Ein Überzeugter Spieler, der sich dazu entschlossen hat die Seiten zu wechseln, Argumentiert nicht mehr Spieltechnisch, wir gehen davon aus, dass er zwar die Argumente für Stichaltiger hält, selber aber keine neuen Argumente formulieren könnte - schließlich sind die meisten Sachverhalten sehr vielseitig.. Stattdessen werden Argumente gegen seine alte Meinung um seinen halben Ch Wert erleichtert.
Das wäre meine persönliche Idee und auch die realistischste Lösung wie ich finde.

Funktionalist:
@Arnebab
OK, das geht natürlichgut so!
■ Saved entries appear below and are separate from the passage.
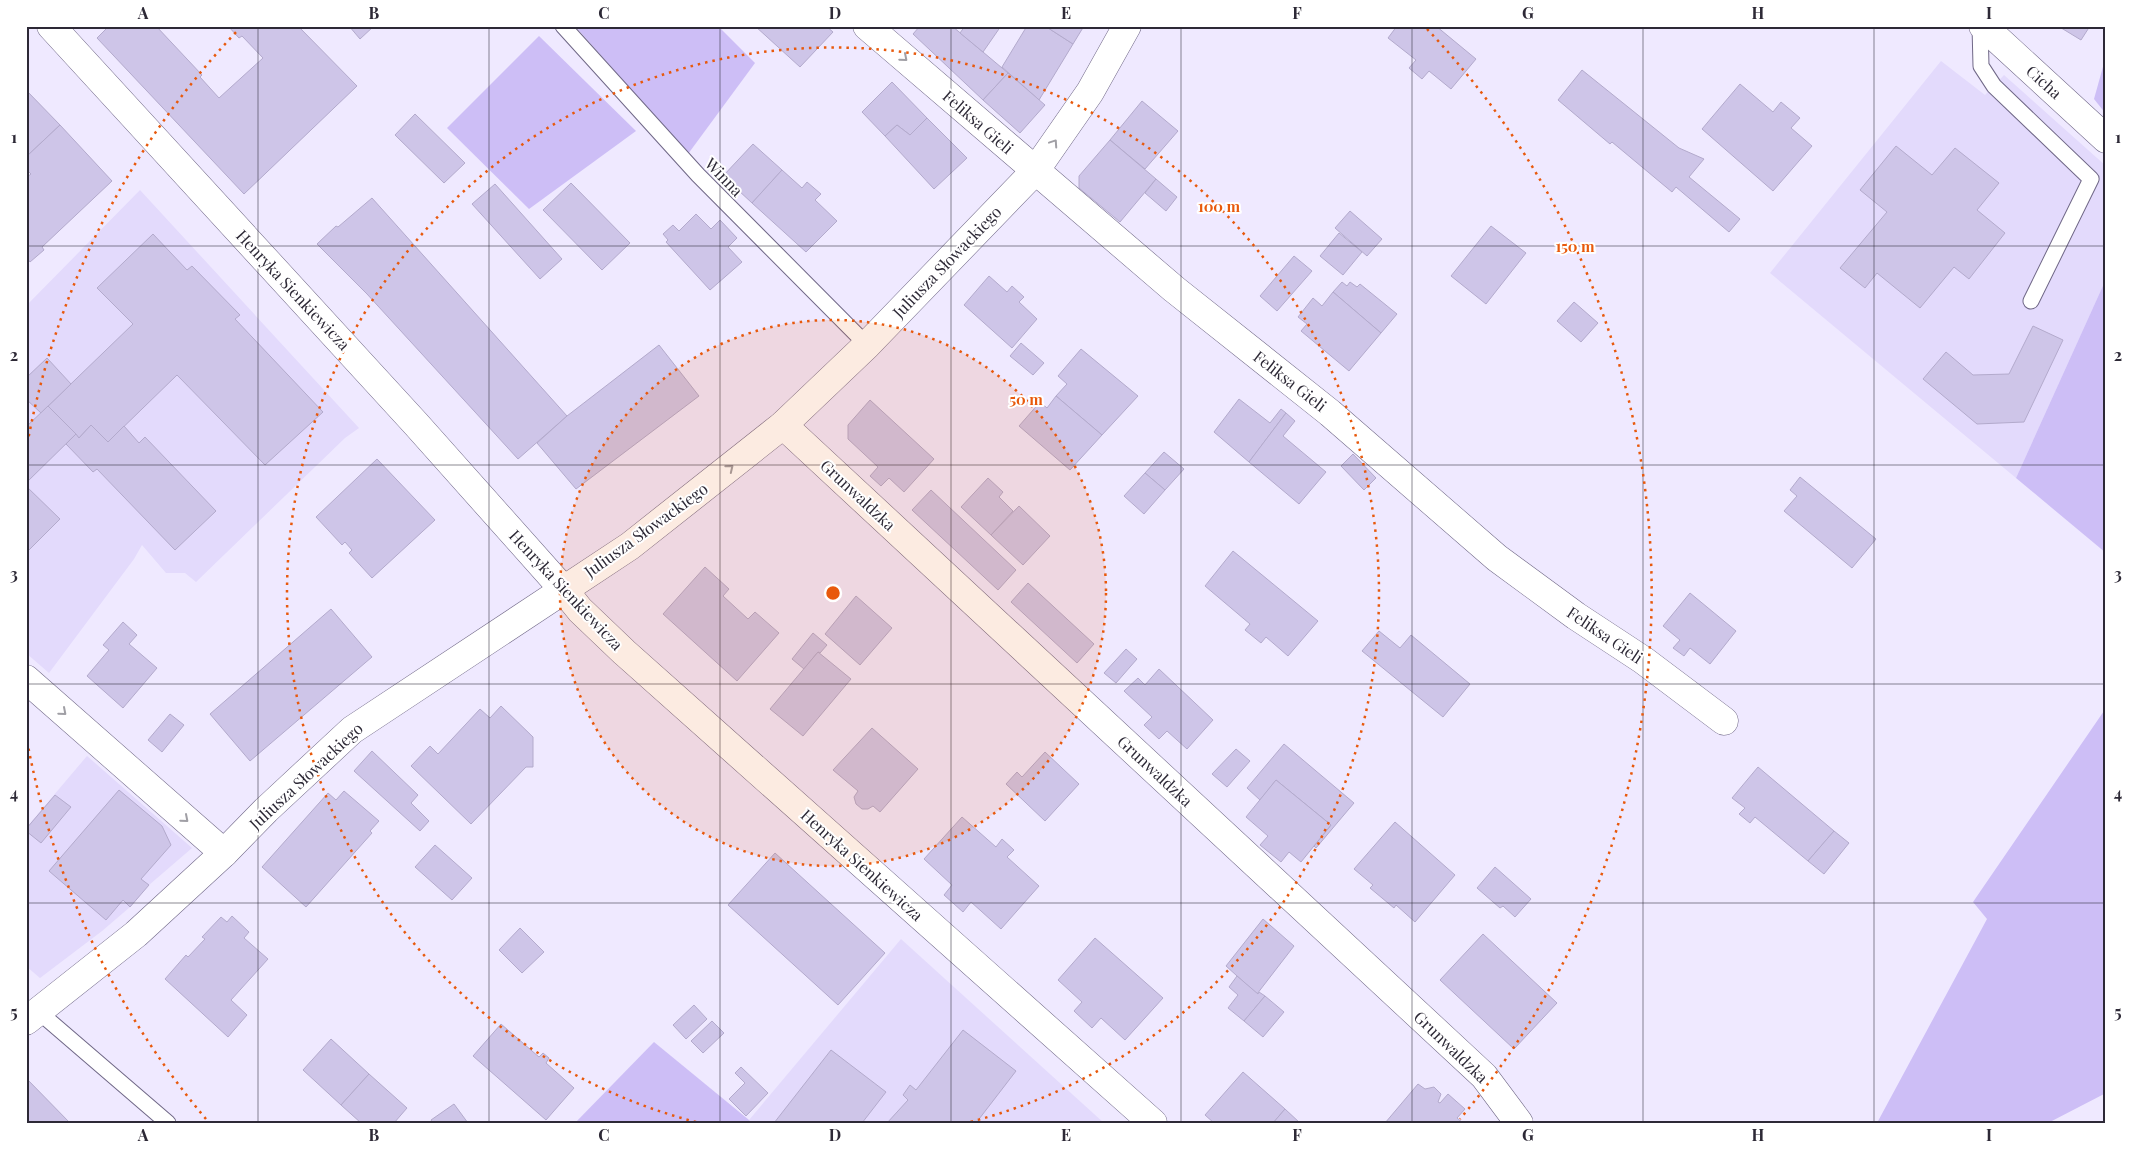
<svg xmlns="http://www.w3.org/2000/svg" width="2132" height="1149" font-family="'Playfair Display',serif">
<rect width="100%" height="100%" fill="#efe9ff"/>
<g fill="#e3dafc">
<polygon points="1941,61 1985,95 2004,75 2106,166 2106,279 2016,478 1770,273"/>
<polygon points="140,190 359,428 345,438 196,582 185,573 166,573 142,545 134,559 49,673 26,653 26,306"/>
<polygon points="87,756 192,848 149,885 130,907 102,931 40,978 26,966 26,828"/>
<polygon points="901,939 1104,1123 752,1123 749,1120"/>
</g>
<g fill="#cdbef6">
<polygon points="575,26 718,26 755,63 688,154"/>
<polygon points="539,36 636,131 529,209 447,128"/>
<polygon points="2106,56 2106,114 2094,99"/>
<polygon points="2106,279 2106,553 2016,478"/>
<polygon points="2106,708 2106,1093 2048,1123 1877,1123 1987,919 1973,902"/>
<polygon points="654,1042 749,1120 752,1123 575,1123"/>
</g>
<g fill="#cec5e8" stroke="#b3aacc">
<polygon points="109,26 156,26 202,75 200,77 219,98 263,58 242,36 239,38 228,26 298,26 357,86 244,194 97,38"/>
<polygon points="349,26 374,26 360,39"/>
<polygon points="755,26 826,26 833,32 800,67"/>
<polygon points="920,26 952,26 1008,73 983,100 913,34"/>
<polygon points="965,26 1001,26 983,52 960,33"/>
<polygon points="1027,26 1045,26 1073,44 1039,100 1002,67"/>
<polygon points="1045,26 1084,26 1073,44"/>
<polygon points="1397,26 1436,26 1476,59 1451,89 1429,71 1422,79 1409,68 1416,60 1388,38"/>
<polygon points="2058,26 2090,26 2081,40"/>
<polygon points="1582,70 1679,148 1704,159 1689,177 1740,219 1729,232 1676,187 1672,192 1612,142 1610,144 1558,100"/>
<polygon points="1008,73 1045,105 1020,133 983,100"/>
<polygon points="892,82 927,118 910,135 897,125 885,136 862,112"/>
<polygon points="1740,84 1773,112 1781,102 1800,118 1791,128 1812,146 1773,191 1702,129"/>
<polygon points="26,90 60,125 26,157"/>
<polygon points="1142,101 1178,131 1145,169 1110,140"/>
<polygon points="415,114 465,163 444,183 395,135"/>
<polygon points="927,118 967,158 934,189 885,136 897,125 910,135"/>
<polygon points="60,125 112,181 42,247 44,250 30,262 26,257 26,178 31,174 26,169 26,157"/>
<polygon points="1110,140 1156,179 1120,222 1079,188 1079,176"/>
<polygon points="753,144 782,170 752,203 723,176"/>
<polygon points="1896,146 1932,175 1955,148 1999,183 1977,210 2005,233 1969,279 1954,267 1920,308 1877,273 1865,288 1840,268 1887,212 1860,190"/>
<polygon points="782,170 802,188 807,182 821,194 815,200 837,221 806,252 752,203"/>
<polygon points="1156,179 1177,197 1166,211 1145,193"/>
<polygon points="571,183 630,243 602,270 543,210"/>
<polygon points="495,184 562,259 540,279 472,204"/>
<polygon points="372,198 567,416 518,459 367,294 317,244 336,226 338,227"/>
<polygon points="1350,211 1382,239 1367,256 1335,228"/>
<polygon points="696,214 711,229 720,220 737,238 728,247 742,262 710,290 666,242 668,240 663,234 673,225 679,231"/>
<polygon points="1491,226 1526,253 1486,304 1451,276"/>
<polygon points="1339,233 1362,252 1343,275 1320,256"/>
<polygon points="153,234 187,270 192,266 240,315 235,319 323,412 265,465 177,375 108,442 91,425 79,438 48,406 133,324 97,288"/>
<polygon points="1294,256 1312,271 1277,311 1260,296"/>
<polygon points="989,276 1007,292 1012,286 1024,297 1019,302 1037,319 1012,348 964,305"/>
<polygon points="1342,282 1347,286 1350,282 1357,287 1360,284 1397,314 1381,333 1333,292"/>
<polygon points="1333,292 1381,333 1349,371 1301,331 1307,324 1298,317 1313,298 1322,306"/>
<polygon points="1574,302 1598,323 1581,342 1557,321"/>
<polygon points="2033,326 2063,340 2024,422 1977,424 1923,379 1946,352 1973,375 2009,374"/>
<polygon points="1021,343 1044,363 1033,375 1010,356"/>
<polygon points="659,345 699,396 576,489 537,443 567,416"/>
<polygon points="1081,349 1138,396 1102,435 1056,396 1067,384 1058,376"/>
<polygon points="47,358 71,384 41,413 26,399 26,378"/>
<polygon points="1056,396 1102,435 1070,470 1019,426 1040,402 1047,408"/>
<polygon points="1239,399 1270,423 1281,409 1286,413 1249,462 1214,432"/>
<polygon points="870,400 934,459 904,492 889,478 881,486 870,476 878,467 848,439 848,425"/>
<polygon points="48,406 76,434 26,483 26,427"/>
<polygon points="1286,413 1295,421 1283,436 1326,472 1299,504 1249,462"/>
<polygon points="91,425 108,442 124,426 139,443 145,437 216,511 175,550 97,469 93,472 66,444 76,434 79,438"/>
<polygon points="1164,452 1184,469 1165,490 1145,473"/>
<polygon points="1353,454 1376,478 1364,490 1341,466"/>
<polygon points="377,459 435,520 372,578 349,553 352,550 345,542 342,545 316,517"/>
<polygon points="1145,473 1165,490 1144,514 1124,496"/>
<polygon points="1800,477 1876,539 1852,568 1784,511 1797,496 1790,490"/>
<polygon points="988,478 1003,492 999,497 1013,511 991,535 961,507"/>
<polygon points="26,486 60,519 26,553"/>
<polygon points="931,490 1016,570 998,590 912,510"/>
<polygon points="1019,506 1050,536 1023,565 991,535"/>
<polygon points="1233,551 1318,621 1288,656 1266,637 1261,643 1245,630 1250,624 1205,586"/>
<polygon points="705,567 729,589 723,596 748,619 755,612 779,633 737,681 663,614"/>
<polygon points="1028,583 1094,644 1077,663 1011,602"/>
<polygon points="1690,593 1736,631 1710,664 1690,648 1684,656 1673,648 1680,640 1663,626"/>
<polygon points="856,596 892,628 860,665 825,634"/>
<polygon points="331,609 372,657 250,761 210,714"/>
<polygon points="123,622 137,635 129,644 157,668 123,708 87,676 109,650 103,645"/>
<polygon points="1379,631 1400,648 1411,635 1470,684 1443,717 1362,651"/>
<polygon points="813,633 827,645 820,653 818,652 804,669 792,659"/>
<polygon points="1126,649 1137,659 1116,683 1104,673"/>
<polygon points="818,652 851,679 803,736 770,709"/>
<polygon points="1159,669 1213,720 1187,749 1167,731 1159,739 1144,725 1152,717 1124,691 1138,678 1145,685"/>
<polygon points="501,706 533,737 533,767 526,767 471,824 411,766 430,746 438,754 480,709 490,718"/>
<polygon points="170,714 184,725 162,752 148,740"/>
<polygon points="872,728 918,769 880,812 873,806 868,809 862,809 856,804 854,797 858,791 833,770"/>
<polygon points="1284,744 1354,803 1316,848 1314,846 1331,825 1276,780 1260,800 1247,788"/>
<polygon points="1236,749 1250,761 1227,787 1212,774"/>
<polygon points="372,751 418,795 411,803 429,821 420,831 354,771"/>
<polygon points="1045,752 1079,784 1045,821 1006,784 1017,772 1022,777"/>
<polygon points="1758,767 1834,831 1808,861 1755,817 1750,823 1739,814 1745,808 1732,798"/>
<polygon points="1276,780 1331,825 1301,862 1289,852 1281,862 1260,845 1268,836 1246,817"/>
<polygon points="119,790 162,826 171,845 141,879 149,885 130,907 123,900 106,920 49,871"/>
<polygon points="344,791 379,821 370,831 372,833 306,907 262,867 328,793 336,800"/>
<polygon points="55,795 71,807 41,843 26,831 26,829"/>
<polygon points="962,817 996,847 1002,839 1014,850 1007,857 1039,886 1001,929 971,902 963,912 944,895 952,885 924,859"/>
<polygon points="1395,822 1455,875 1415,922 1396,905 1394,908 1370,888 1373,885 1354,869"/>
<polygon points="1834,831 1849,843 1824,874 1808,861"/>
<polygon points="435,845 472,878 452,900 415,867"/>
<polygon points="775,853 885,953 838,1005 728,905"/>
<polygon points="1495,867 1531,899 1515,917 1503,906 1500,908 1477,888"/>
<polygon points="232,916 249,932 244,938 268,959 231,1000 247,1015 228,1037 165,979 186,955 188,957 205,939 202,937 221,917 227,922"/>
<polygon points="1263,919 1294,946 1257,994 1226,966"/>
<polygon points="520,928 544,952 522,973 499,950"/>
<polygon points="1483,934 1557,1003 1514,1049 1440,980"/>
<polygon points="1095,938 1163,998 1125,1040 1101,1018 1092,1028 1074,1011 1082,1002 1058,980"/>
<polygon points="1237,976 1258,994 1259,992 1265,996 1244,1021 1228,1008 1238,995 1229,987"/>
<polygon points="1265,996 1284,1012 1263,1037 1244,1021"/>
<polygon points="694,1005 707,1019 686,1039 673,1025"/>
<polygon points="712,1021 724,1033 703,1053 691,1041"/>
<polygon points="501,1024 539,1057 543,1053 549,1058 546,1063 574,1088 546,1120 473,1056"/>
<polygon points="963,1030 1016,1071 976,1123 887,1123 908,1100 903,1095 910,1085 916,1090"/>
<polygon points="331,1039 369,1074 341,1105 303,1070"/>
<polygon points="831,1050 886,1092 862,1123 774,1123"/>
<polygon points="741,1067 768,1093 746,1116 729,1099 745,1083 735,1073"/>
<polygon points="1243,1072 1285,1109 1273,1123 1214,1123 1205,1115"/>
<polygon points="369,1074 407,1108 394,1123 361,1123 341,1105"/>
<polygon points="26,1078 70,1123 26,1123"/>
<polygon points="1418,1084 1425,1089 1434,1087 1441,1094 1438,1102 1440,1103 1448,1094 1465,1109 1457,1118 1463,1123 1385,1123"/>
<polygon points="454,1104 468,1123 433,1123 431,1120"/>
<polygon points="1285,1109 1300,1123 1273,1123"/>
</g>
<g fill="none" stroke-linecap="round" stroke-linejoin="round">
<defs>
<g id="service">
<polyline points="563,26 698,175 867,345"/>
<polyline points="1980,26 1981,66 1994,86 2091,179 2031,301"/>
<polyline points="39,1012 168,1123"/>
</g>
<g id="minor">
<polyline points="867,26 1174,289 1330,413 1497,558 1576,616 1643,660 1724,721"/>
<polyline points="1983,26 2106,139"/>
<polyline points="783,425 1484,1076 1519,1123"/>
<polyline points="563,589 580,610 624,652 1153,1123"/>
<polyline points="26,679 224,853"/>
</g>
<g id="tertiary">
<polyline points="51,26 416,424 563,589"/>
<polyline points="26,1021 136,934 224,853 266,810 352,730 630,546 783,425 867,345 1035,171 1090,92 1127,26"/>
</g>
</defs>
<use href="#service" stroke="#706887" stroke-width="17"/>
<use href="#minor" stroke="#706887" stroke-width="29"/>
<use href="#tertiary" stroke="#706887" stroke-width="29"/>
<use href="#service" stroke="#fff" stroke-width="15"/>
<use href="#minor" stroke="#fff" stroke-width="28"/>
<use href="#tertiary" stroke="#fff" stroke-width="28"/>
</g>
<defs><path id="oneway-chevron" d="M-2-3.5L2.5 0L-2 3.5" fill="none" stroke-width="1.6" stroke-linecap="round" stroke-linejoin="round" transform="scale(1.25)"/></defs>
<g stroke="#a09fa5">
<use href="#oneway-chevron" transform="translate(904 58) rotate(41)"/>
<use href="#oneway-chevron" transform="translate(1054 143) rotate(-56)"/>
<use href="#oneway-chevron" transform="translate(730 468) rotate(-39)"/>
<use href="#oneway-chevron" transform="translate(63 712) rotate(41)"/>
<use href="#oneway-chevron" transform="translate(185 819) rotate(41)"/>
</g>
<path fill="none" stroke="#2d2936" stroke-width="1" stroke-opacity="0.55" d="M258,26V1123M489,26V1123M720,26V1123M951,26V1123M1181,26V1123M1412,26V1123M1643,26V1123M1874,26V1123M26,246H2106M26,465H2106M26,684H2106M26,903H2106"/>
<circle cx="833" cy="593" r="273" fill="#e8590c" fill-opacity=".12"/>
<g fill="none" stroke="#e8590c" stroke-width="2.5" stroke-dasharray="2.5 5">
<circle cx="833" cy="593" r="273"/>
<path d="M696 1122A546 546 0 1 1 970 1122"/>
<path d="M206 1119A819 819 0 0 1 26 735M26 451A819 819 0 0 1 239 29M1427 29A819 819 0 0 1 1460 1119"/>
</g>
<g text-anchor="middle" stroke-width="4" stroke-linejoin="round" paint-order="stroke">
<g font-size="16" fill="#2d2936" stroke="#fff">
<text transform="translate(2044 82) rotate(42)" y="6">Cicha</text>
<text transform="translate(978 122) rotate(41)" y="6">Feliksa Gieli</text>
<text transform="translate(724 177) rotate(46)" y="6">Winna</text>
<text transform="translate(947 262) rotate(-46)" y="6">Juliusza Słowackiego</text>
<text transform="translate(293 290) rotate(47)" y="6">Henryka Sienkiewicza</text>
<text transform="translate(1290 381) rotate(38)" y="6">Feliksa Gieli</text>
<text transform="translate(858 495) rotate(43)" y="6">Grunwaldzka</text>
<text transform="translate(646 530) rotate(-36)" y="6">Juliusza Słowackiego</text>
<text transform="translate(566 590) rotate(47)" y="6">Henryka Sienkiewicza</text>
<text transform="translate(1605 635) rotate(34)" y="6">Feliksa Gieli</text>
<text transform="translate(1155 771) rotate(43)" y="6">Grunwaldzka</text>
<text transform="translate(306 776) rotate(-43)" y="6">Juliusza Słowackiego</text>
<text transform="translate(862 865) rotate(42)" y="6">Henryka Sienkiewicza</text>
<text transform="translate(1451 1047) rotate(44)" y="6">Grunwaldzka</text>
</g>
</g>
<circle cx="833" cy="593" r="8" fill="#e8590c" stroke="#fff" stroke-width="2.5"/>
<g font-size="15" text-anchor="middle" font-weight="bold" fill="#e8590c" stroke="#fff" stroke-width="4" stroke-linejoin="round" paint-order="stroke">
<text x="1219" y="212">100 m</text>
<text x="1575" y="252">150 m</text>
<text x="1026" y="405">50 m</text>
</g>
<rect width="2132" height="1149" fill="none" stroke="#ffffff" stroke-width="55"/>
<rect x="28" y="28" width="2076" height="1094" fill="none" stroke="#2d2936" stroke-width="2"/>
<g font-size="16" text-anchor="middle" font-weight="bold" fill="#2d2936">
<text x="143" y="19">A</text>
<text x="374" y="19">B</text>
<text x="604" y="19">C</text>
<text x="835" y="19">D</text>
<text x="1066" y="19">E</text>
<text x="1297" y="19">F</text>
<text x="1528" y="19">G</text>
<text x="1758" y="19">H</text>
<text x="1989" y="19">I</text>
<text x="14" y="143">1</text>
<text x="2118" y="143">1</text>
<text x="14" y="361">2</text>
<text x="2118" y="361">2</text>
<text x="14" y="580">3</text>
<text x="2118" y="580">3</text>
<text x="14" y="799">4</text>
<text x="2118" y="799">4</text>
<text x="14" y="1018">5</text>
<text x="2118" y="1018">5</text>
<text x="143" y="1141">A</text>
<text x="374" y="1141">B</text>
<text x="604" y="1141">C</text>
<text x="835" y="1141">D</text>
<text x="1066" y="1141">E</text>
<text x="1297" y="1141">F</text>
<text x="1528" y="1141">G</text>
<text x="1758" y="1141">H</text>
<text x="1989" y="1141">I</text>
</g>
</svg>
Sorry, ich hatte es als Boni zählen auf allen Seiten verstanden.
Ist auf jeden Fall eine Möglichkeit.

@Vangrand
Wann scheidet denn jemand aus der Debatte aus?
Wenn dem Spieler die Agumente ausgehen oder gegebenenfalls schon früher...was ist denn, wenn ein Spieler einfach nicht aufgibt und schon -100 auf sienen nächsten Wurf angesammelt hat? Eine passende Grenze wäre es, mit dem Würfeln aufzuhören, wenn keine positiven Ergebnisse mehr möglich sind.
Das wird so gut wie nie eintreten, da meist vorher ein KOmpromiß vorgeschlagen werden wird, aber wenigstens gibt es eine Grenze.
(Wobei ich permanente Folgen als Strafe fürs hohe Pokern sehr aatraktiv finde, wenn sie denn im System möglich sind.)